From the reviews and write-ups I've read it has become one of the top, if not the top, BBQ in Dallas. https://www.cattleackbbq.com

They are only open every Thursday and Friday, and the first Saturday of each month, 10:30 til 2 or when they run out of meat. I've heard the line forms early and it can take a while to get in. We decided to try it today, but thought we'd take our chances, we didn't want to go get in line at 10 AM. It was not meant to be today. We arrived at 11:15, 45 minutes after opening. About 5 minutes after we got in line they came out and told the back half of the line there was a good chance that there would be no brisket left for sure and likely sausage and ribs would be running low too. They noted with the holiday people were buying bigger to go quantities and it just wasn't going to go as far today.

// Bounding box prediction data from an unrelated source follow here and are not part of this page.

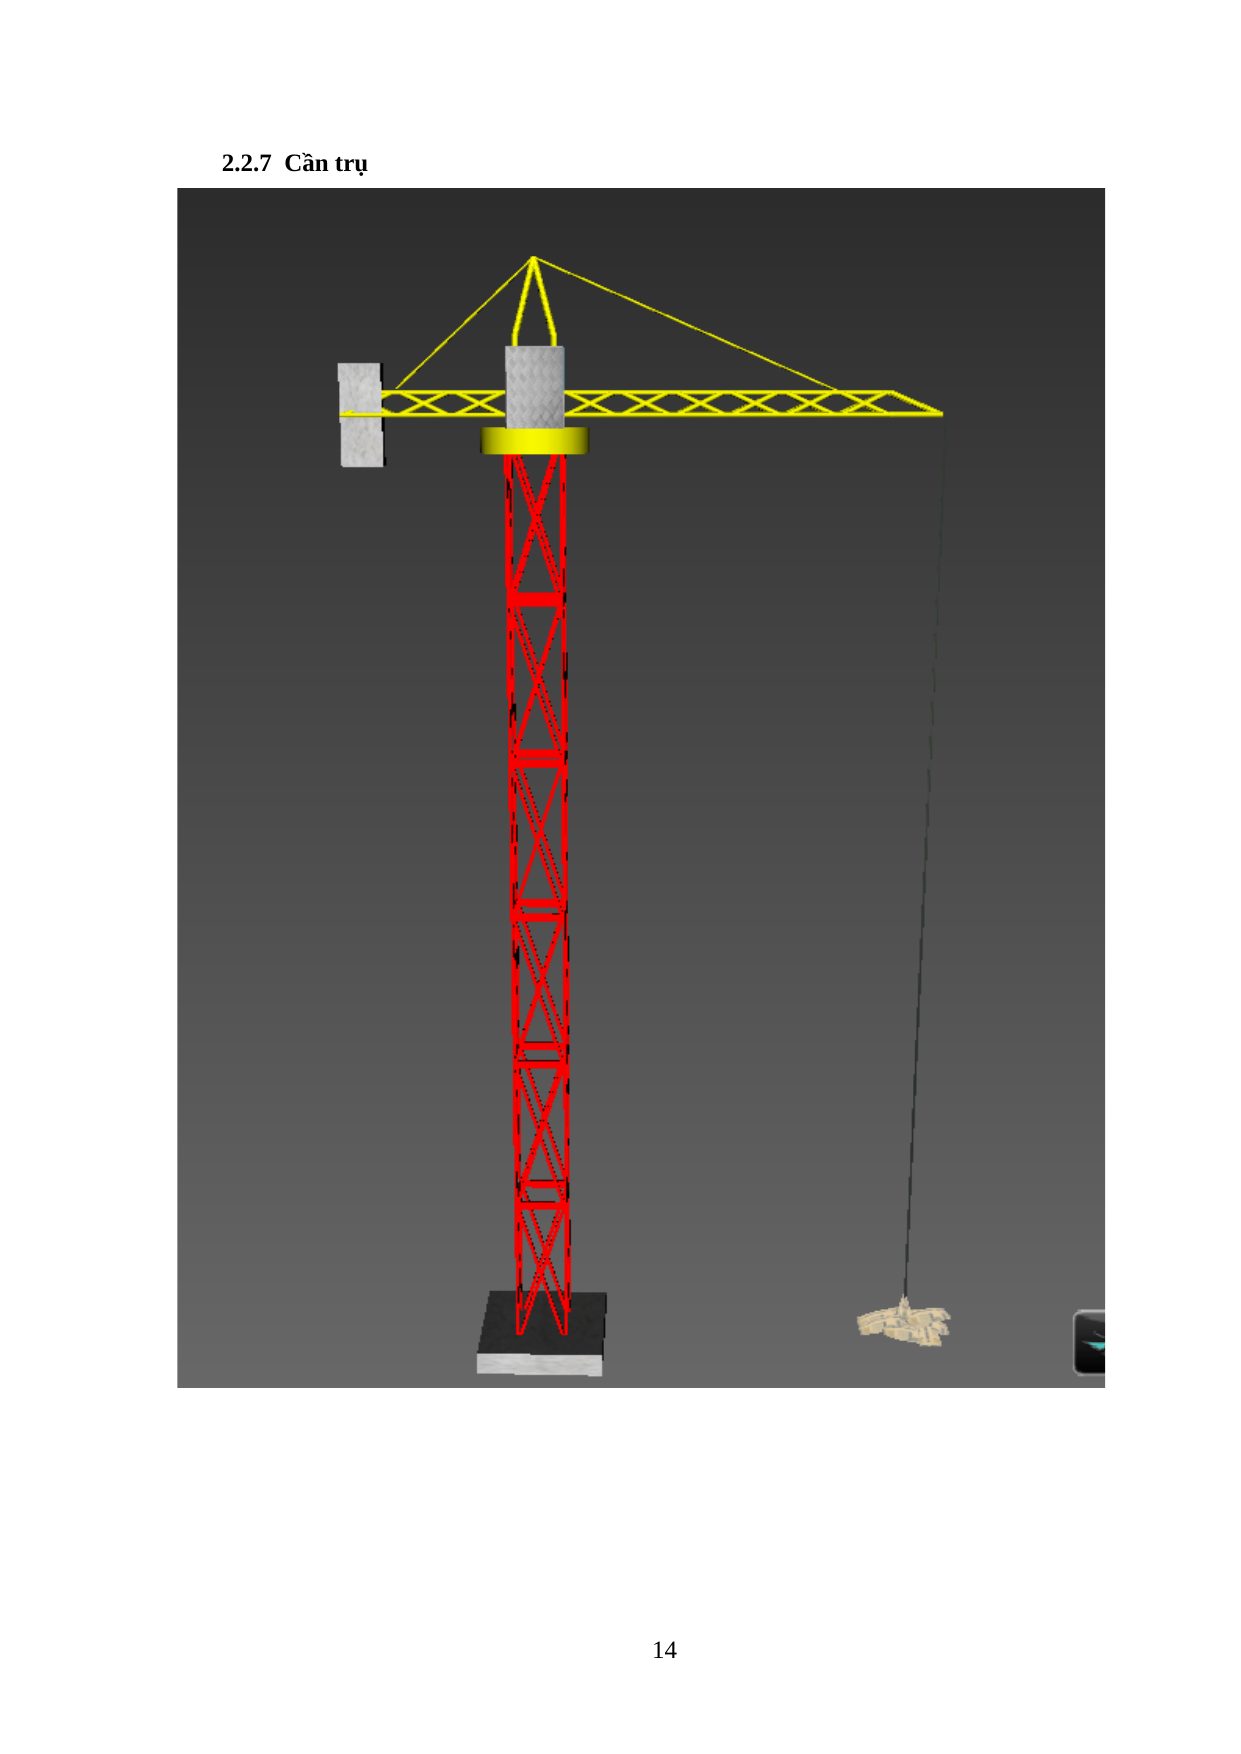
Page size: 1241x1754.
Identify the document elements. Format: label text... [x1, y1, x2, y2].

subtitle 2.2.7 Cần trụ [222, 148, 1152, 176]
picture [177, 188, 1106, 1388]
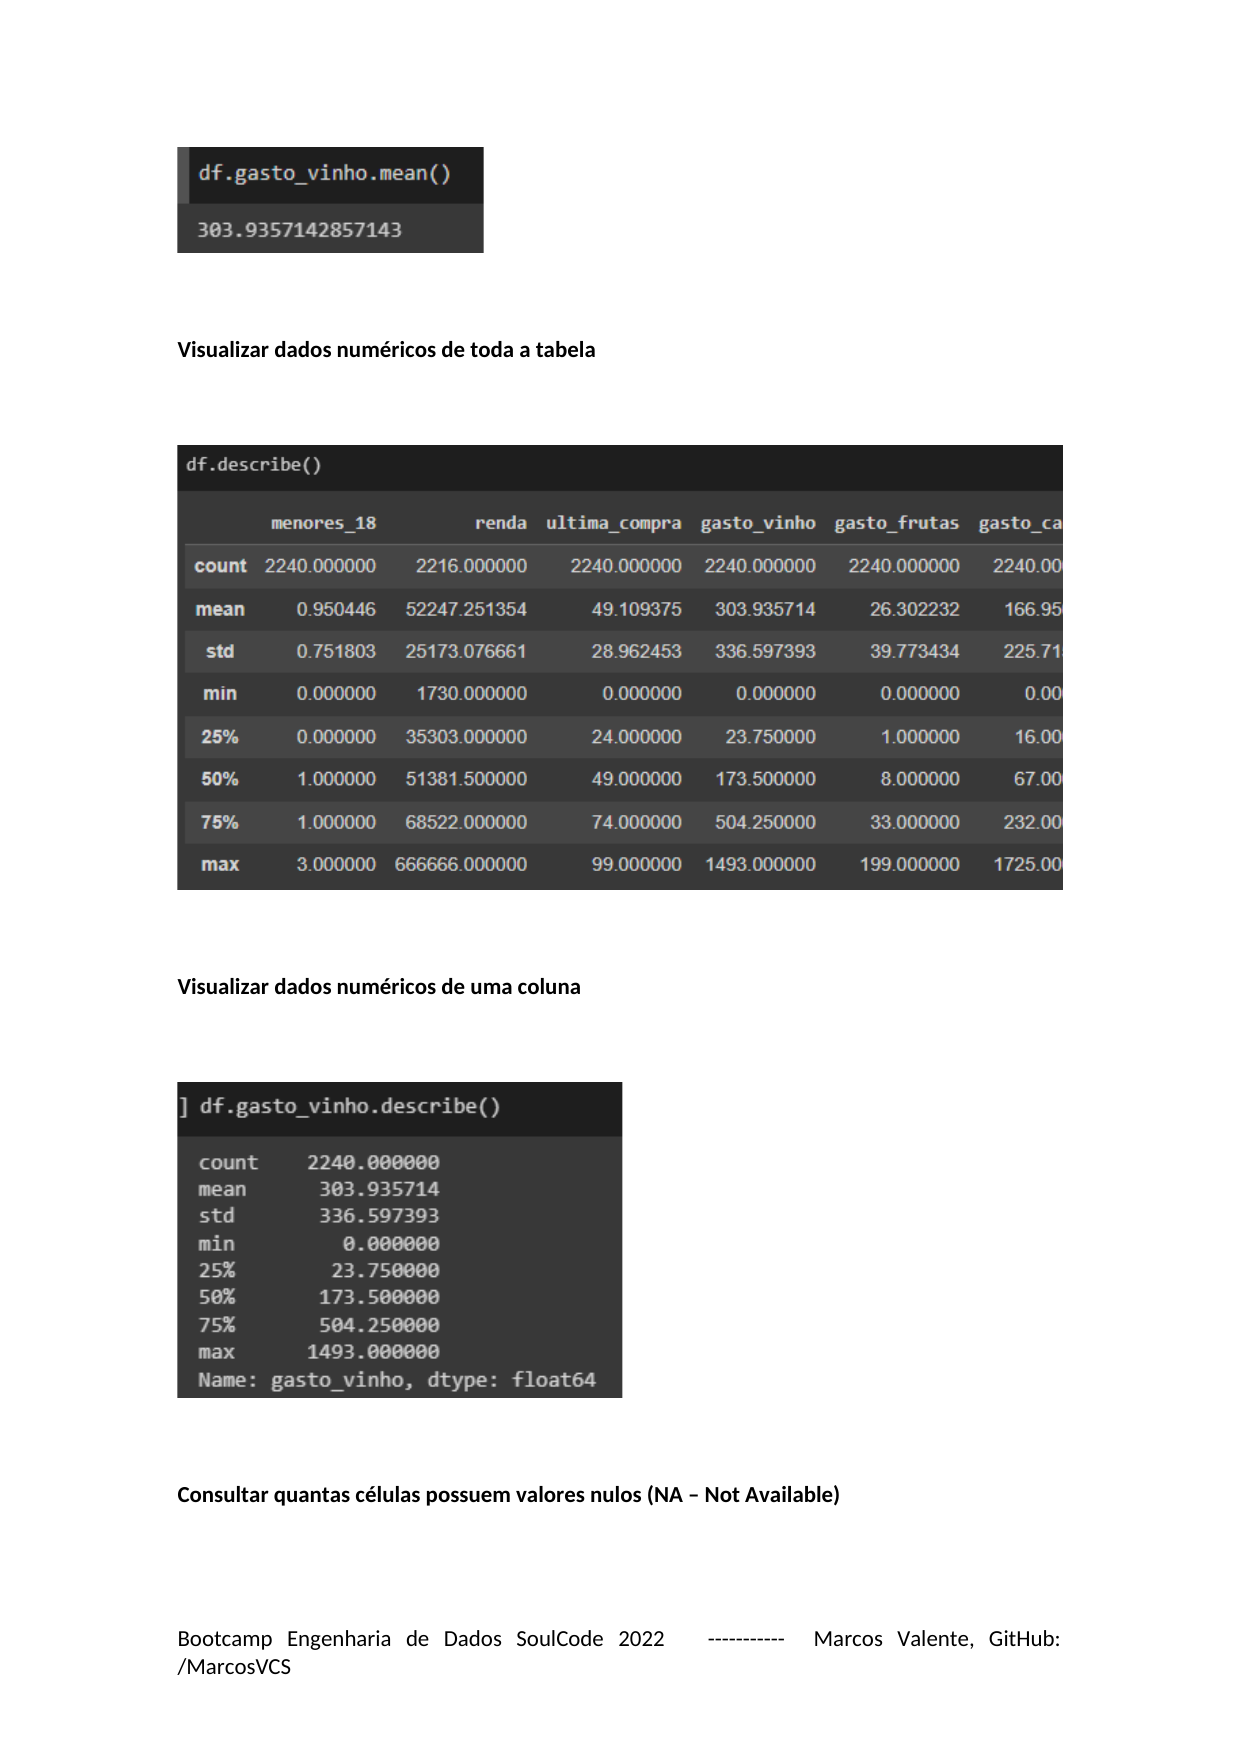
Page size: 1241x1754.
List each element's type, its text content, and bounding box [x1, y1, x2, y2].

text Visualizar dados numéricos de uma coluna [177, 972, 1063, 1000]
text Visualizar dados numéricos de toda a tabela [177, 335, 1063, 363]
picture [177, 1082, 623, 1398]
text Consultar quantas células possuem valores nulos (NA – Not Available) [177, 1480, 1063, 1508]
picture [177, 445, 1063, 890]
picture [177, 147, 484, 253]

This is a picture of the line at 11:15, again, they had only been one for 45 minutes. This place is in a very nondescript shopping location between Addison and Farmers Branch. They must have some good secrets !


----------



## MMMGP (Dec 20, 2018)

I made the mistake of clicking the photos link at the website. Now I’m at the Southwest Airlines website looking for cheap tickets!


----------



## Frully (Aug 30, 2018)

MMMGP said:


> I made the mistake of clicking the photos link at the website. Now I'm at the Southwest Airlines website looking for cheap tickets!


I too am having breakfast regret. I'm only several thousand km away...I can make lunch time!


----------



## GDN (Oct 30, 2017)

We could have a big BarBQ meet up, come on down. Remember, they are only open Thursday and Friday, and the first Saturday of each month, but May has an exception, it will be the second Saturday of the month.


----------



## BluestarE3 (Oct 12, 2017)

That picture of the line reminds me of the one I was in three years ago waiting to reserve my Model 3, so it must be some good BBQ!


----------